** START OF SUPPLIED INFORMATION **
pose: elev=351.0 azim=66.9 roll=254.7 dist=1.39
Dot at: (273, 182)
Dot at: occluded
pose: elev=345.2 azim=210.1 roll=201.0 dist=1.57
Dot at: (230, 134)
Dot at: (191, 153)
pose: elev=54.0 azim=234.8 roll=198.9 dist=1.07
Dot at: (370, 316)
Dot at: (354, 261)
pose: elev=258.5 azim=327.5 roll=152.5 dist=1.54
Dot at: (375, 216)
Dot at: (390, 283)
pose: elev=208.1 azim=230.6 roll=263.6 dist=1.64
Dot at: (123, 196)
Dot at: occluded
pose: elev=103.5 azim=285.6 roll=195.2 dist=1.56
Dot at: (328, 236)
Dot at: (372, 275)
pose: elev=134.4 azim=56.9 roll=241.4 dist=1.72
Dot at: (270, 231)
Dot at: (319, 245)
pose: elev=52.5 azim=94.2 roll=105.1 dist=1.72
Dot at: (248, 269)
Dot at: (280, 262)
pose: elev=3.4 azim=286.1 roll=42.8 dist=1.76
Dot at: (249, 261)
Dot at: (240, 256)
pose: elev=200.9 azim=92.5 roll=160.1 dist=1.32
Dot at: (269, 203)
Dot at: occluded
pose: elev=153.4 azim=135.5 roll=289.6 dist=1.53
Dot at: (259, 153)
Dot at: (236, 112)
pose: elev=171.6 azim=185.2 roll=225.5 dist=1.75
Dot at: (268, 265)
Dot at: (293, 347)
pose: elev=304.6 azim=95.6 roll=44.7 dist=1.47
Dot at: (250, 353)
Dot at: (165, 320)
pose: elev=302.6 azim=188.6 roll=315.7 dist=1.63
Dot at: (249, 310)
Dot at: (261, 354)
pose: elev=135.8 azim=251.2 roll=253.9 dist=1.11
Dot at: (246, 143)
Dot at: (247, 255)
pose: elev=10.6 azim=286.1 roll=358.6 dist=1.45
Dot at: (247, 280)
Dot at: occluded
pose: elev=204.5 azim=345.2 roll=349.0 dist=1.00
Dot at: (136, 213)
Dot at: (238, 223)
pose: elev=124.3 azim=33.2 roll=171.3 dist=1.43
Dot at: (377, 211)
** END OF SUPPLIED INFORMATION **
_TASK BRIEF_: Format all of the material above as a numbered list, with one line per item and no blank lines.

_EXPECTED OUTPUT_:
1. pose: elev=351.0 azim=66.9 roll=254.7 dist=1.39
2. Dot at: (273, 182)
3. Dot at: occluded
4. pose: elev=345.2 azim=210.1 roll=201.0 dist=1.57
5. Dot at: (230, 134)
6. Dot at: (191, 153)
7. pose: elev=54.0 azim=234.8 roll=198.9 dist=1.07
8. Dot at: (370, 316)
9. Dot at: (354, 261)
10. pose: elev=258.5 azim=327.5 roll=152.5 dist=1.54
11. Dot at: (375, 216)
12. Dot at: (390, 283)
13. pose: elev=208.1 azim=230.6 roll=263.6 dist=1.64
14. Dot at: (123, 196)
15. Dot at: occluded
16. pose: elev=103.5 azim=285.6 roll=195.2 dist=1.56
17. Dot at: (328, 236)
18. Dot at: (372, 275)
19. pose: elev=134.4 azim=56.9 roll=241.4 dist=1.72
20. Dot at: (270, 231)
21. Dot at: (319, 245)
22. pose: elev=52.5 azim=94.2 roll=105.1 dist=1.72
23. Dot at: (248, 269)
24. Dot at: (280, 262)
25. pose: elev=3.4 azim=286.1 roll=42.8 dist=1.76
26. Dot at: (249, 261)
27. Dot at: (240, 256)
28. pose: elev=200.9 azim=92.5 roll=160.1 dist=1.32
29. Dot at: (269, 203)
30. Dot at: occluded
31. pose: elev=153.4 azim=135.5 roll=289.6 dist=1.53
32. Dot at: (259, 153)
33. Dot at: (236, 112)
34. pose: elev=171.6 azim=185.2 roll=225.5 dist=1.75
35. Dot at: (268, 265)
36. Dot at: (293, 347)
37. pose: elev=304.6 azim=95.6 roll=44.7 dist=1.47
38. Dot at: (250, 353)
39. Dot at: (165, 320)
40. pose: elev=302.6 azim=188.6 roll=315.7 dist=1.63
41. Dot at: (249, 310)
42. Dot at: (261, 354)
43. pose: elev=135.8 azim=251.2 roll=253.9 dist=1.11
44. Dot at: (246, 143)
45. Dot at: (247, 255)
46. pose: elev=10.6 azim=286.1 roll=358.6 dist=1.45
47. Dot at: (247, 280)
48. Dot at: occluded
49. pose: elev=204.5 azim=345.2 roll=349.0 dist=1.00
50. Dot at: (136, 213)
51. Dot at: (238, 223)
52. pose: elev=124.3 azim=33.2 roll=171.3 dist=1.43
53. Dot at: (377, 211)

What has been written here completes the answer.